# [Exercise description]
Each line that includes the word "buttons" should be copied from the records.

# [Records for the exercise]
-------
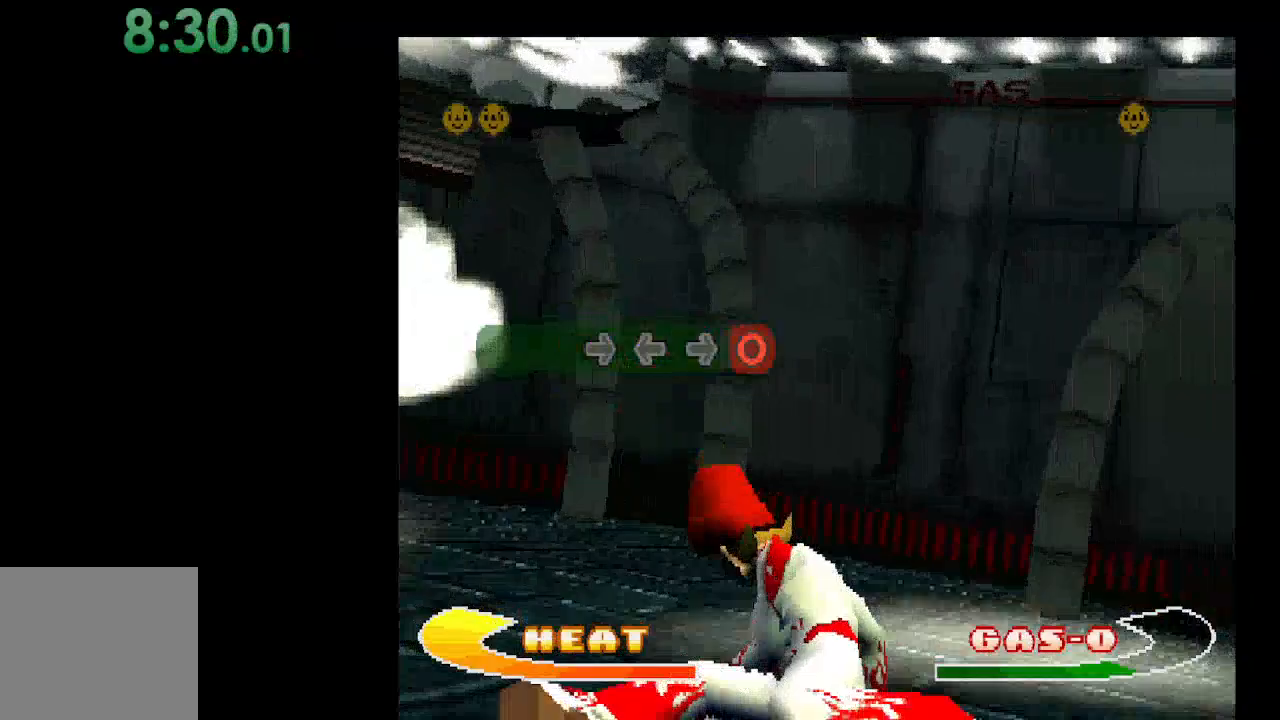
{"buttons": ["DPAD_DOWN"], "events": [[67, "B", "up"], [467, "DPAD_DOWN", "down"]]}
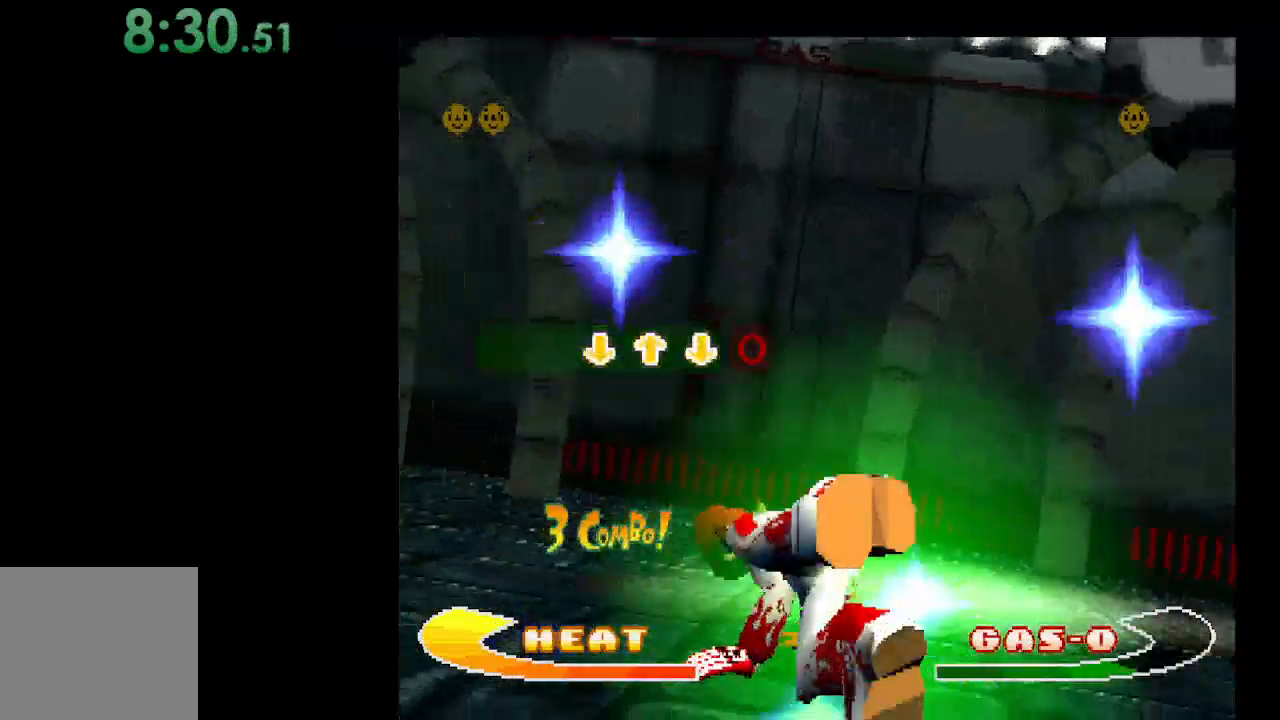
{"buttons": [], "events": [[100, "DPAD_DOWN", "up"], [333, "DPAD_UP", "down"], [467, "DPAD_UP", "up"]]}
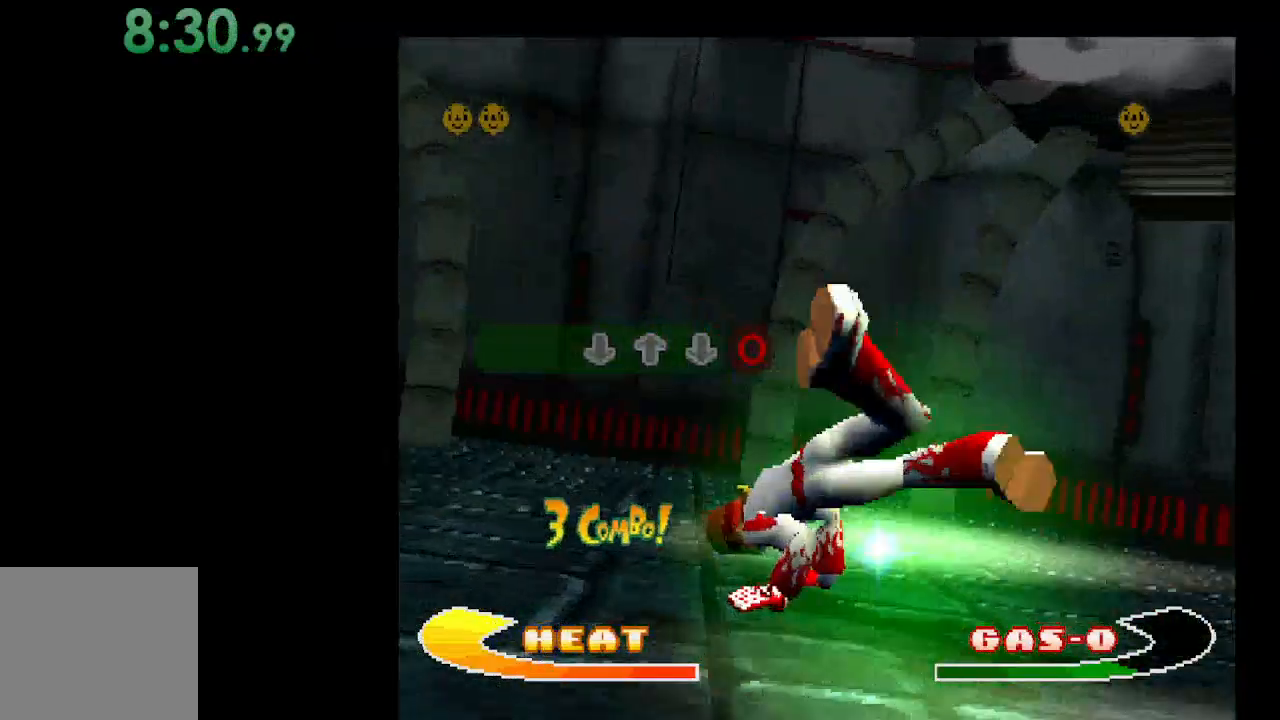
{"buttons": [], "events": [[267, "DPAD_DOWN", "down"], [400, "DPAD_DOWN", "up"]]}
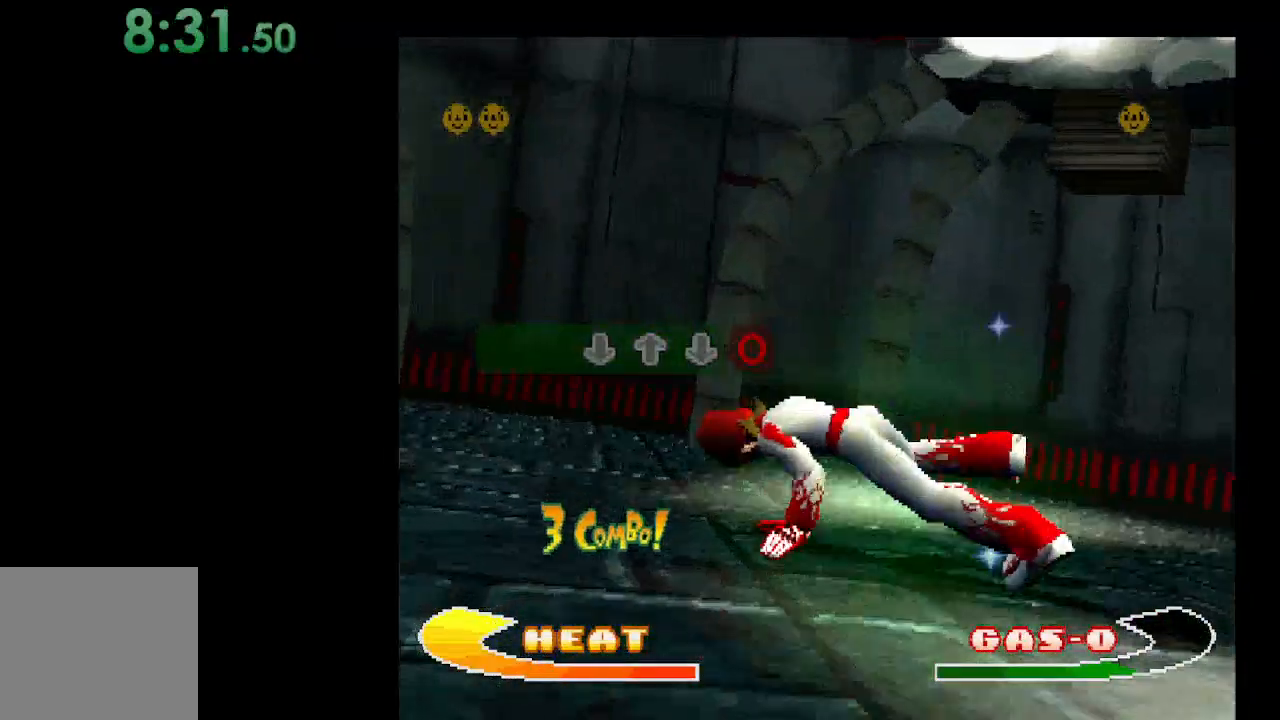
{"buttons": [], "events": [[100, "B", "down"], [267, "B", "up"]]}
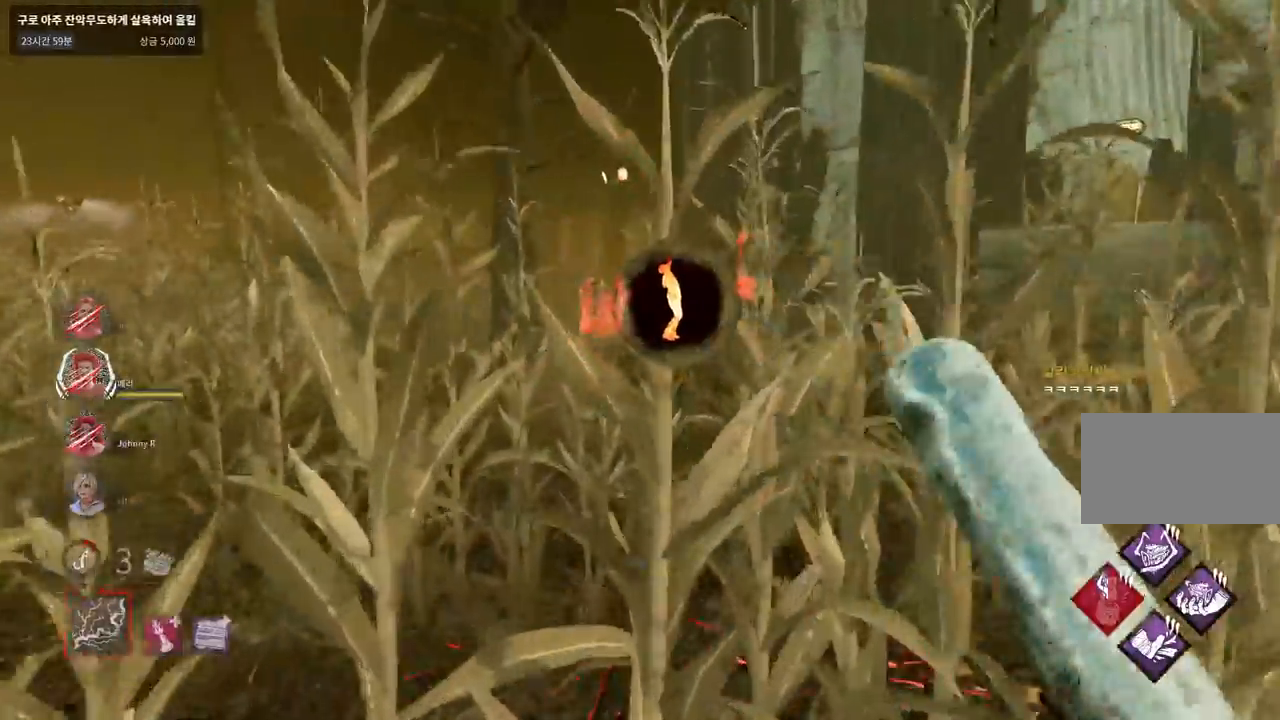
Gameplay with keyboard and mouse; each line is a JSON object with the keys and mouse buttons held at the frame after it. "events" lists presses ("down") and releases ("up") of "a", "ctrl", "d", "e", "q", "s", "shift", "space", "w", "mouse_left", "mouse_wheel", "mouse_right", "mouse_mb4" and "mouse_mb5" between this image and that frame as [ms after this image, input, new state], when the widget could be followed in between. "mouse_left", "mouse_wheel", "mouse_right", "mouse_mb4", "mouse_mb5" = the "left", "wheel", "right", "mb4", "mb5" buttons of the "mouse" list. No other keys are recorded. "wheel" means that the mouse wheel is clicked or scrolled. Mouse movement is not recorded.
{"keys": ["w"], "mouse": [], "events": []}
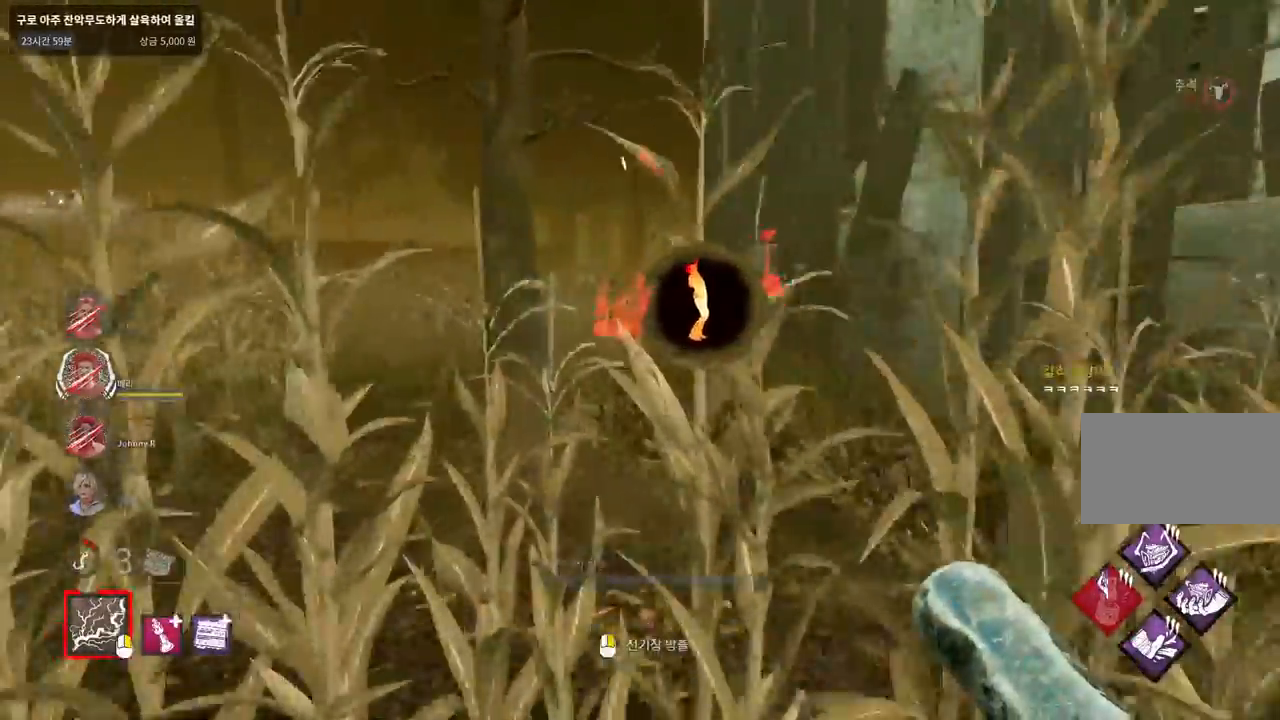
{"keys": ["w"], "mouse": [], "events": []}
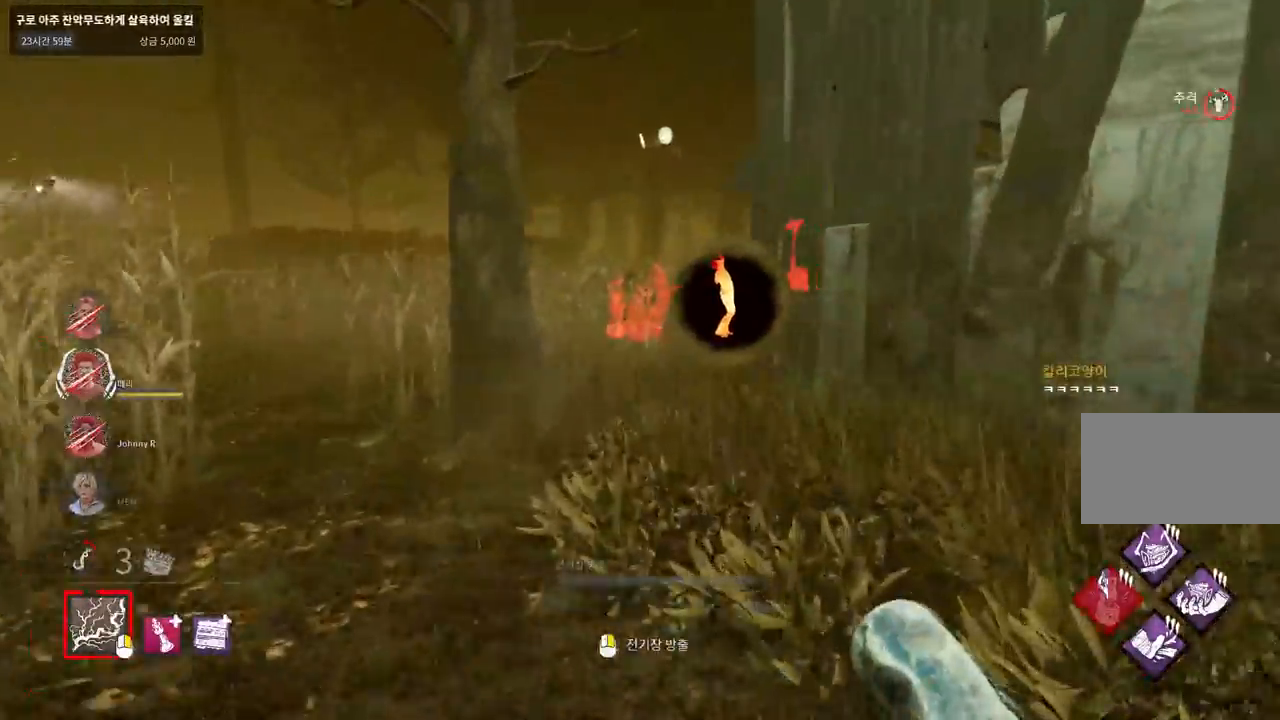
{"keys": ["w"], "mouse": [], "events": []}
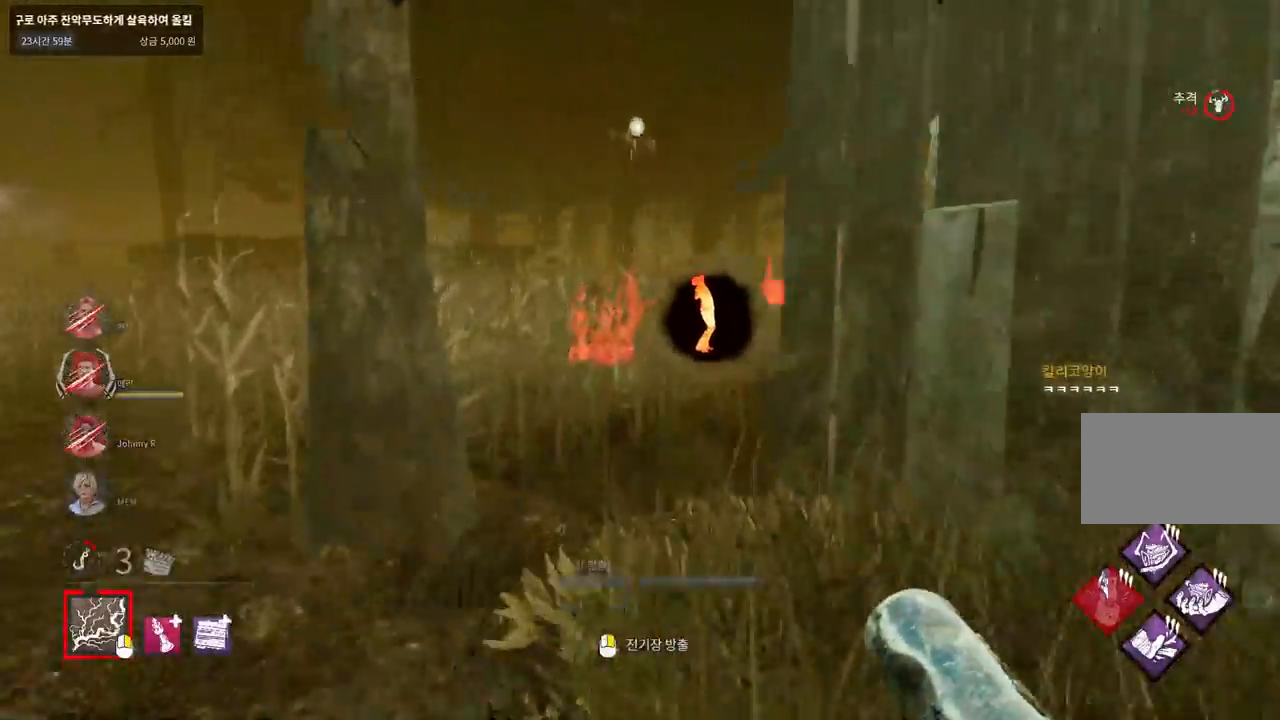
{"keys": ["w"], "mouse": [], "events": []}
-------
# [Answer to this problem]
{"buttons": ["DPAD_DOWN"], "events": [[67, "B", "up"], [467, "DPAD_DOWN", "down"]]}
{"buttons": [], "events": [[100, "DPAD_DOWN", "up"], [333, "DPAD_UP", "down"], [467, "DPAD_UP", "up"]]}
{"buttons": [], "events": [[267, "DPAD_DOWN", "down"], [400, "DPAD_DOWN", "up"]]}
{"buttons": [], "events": [[100, "B", "down"], [267, "B", "up"]]}
Gameplay with keyboard and mouse; each line is a JSON object with the keys and mouse buttons held at the frame after it. "events" lists presses ("down") and releases ("up") of "a", "ctrl", "d", "e", "q", "s", "shift", "space", "w", "mouse_left", "mouse_wheel", "mouse_right", "mouse_mb4" and "mouse_mb5" between this image and that frame as [ms after this image, input, new state], when the widget could be followed in between. "mouse_left", "mouse_wheel", "mouse_right", "mouse_mb4", "mouse_mb5" = the "left", "wheel", "right", "mb4", "mb5" buttons of the "mouse" list. No other keys are recorded. "wheel" means that the mouse wheel is clicked or scrolled. Mouse movement is not recorded.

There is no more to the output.